Exercise objective
Output the text read from all of the rows below as a JSON list of strings, one string per line, with blank lines left out and the pictures excluded.

──────── Input material

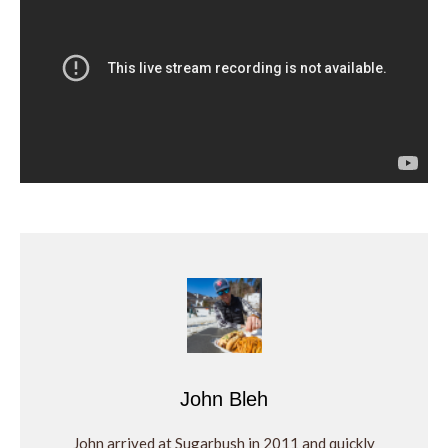
John Bleh
John arrived at Sugarbush in 2011 and quickly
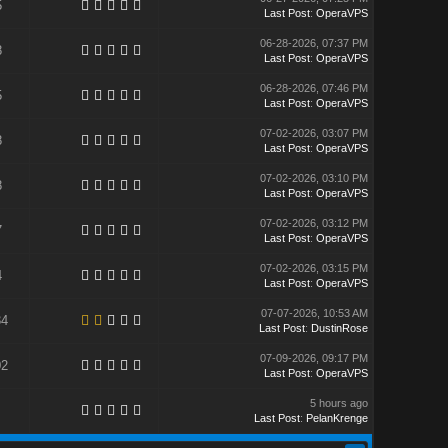
5
Last Post
:
OperaVPS
06-28-2026, 07:37 PM
8
Last Post
:
OperaVPS
06-28-2026, 07:46 PM
5
Last Post
:
OperaVPS
07-02-2026, 03:07 PM
8
Last Post
:
OperaVPS
07-02-2026, 03:10 PM
8
Last Post
:
OperaVPS
07-02-2026, 03:12 PM
7
Last Post
:
OperaVPS
07-02-2026, 03:15 PM
4
Last Post
:
OperaVPS
07-07-2026, 10:53 AM
34
Last Post
:
DustinRose
07-09-2026, 09:17 PM
02
Last Post
:
OperaVPS
5 hours ago
Last Post
:
PelanKrenge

────────────────

Response area
[
  "John Bleh",
  "John arrived at Sugarbush in 2011 and quickly",
  "5",
  "Last Post",
  ":",
  "OperaVPS",
  "06-28-2026, 07:37 PM",
  "8",
  "Last Post",
  ":",
  "OperaVPS",
  "06-28-2026, 07:46 PM",
  "5",
  "Last Post",
  ":",
  "OperaVPS",
  "07-02-2026, 03:07 PM",
  "8",
  "Last Post",
  ":",
  "OperaVPS",
  "07-02-2026, 03:10 PM",
  "8",
  "Last Post",
  ":",
  "OperaVPS",
  "07-02-2026, 03:12 PM",
  "7",
  "Last Post",
  ":",
  "OperaVPS",
  "07-02-2026, 03:15 PM",
  "4",
  "Last Post",
  ":",
  "OperaVPS",
  "07-07-2026, 10:53 AM",
  "34",
  "Last Post",
  ":",
  "DustinRose",
  "07-09-2026, 09:17 PM",
  "02",
  "Last Post",
  ":",
  "OperaVPS",
  "5 hours ago",
  "Last Post",
  ":",
  "PelanKrenge"
]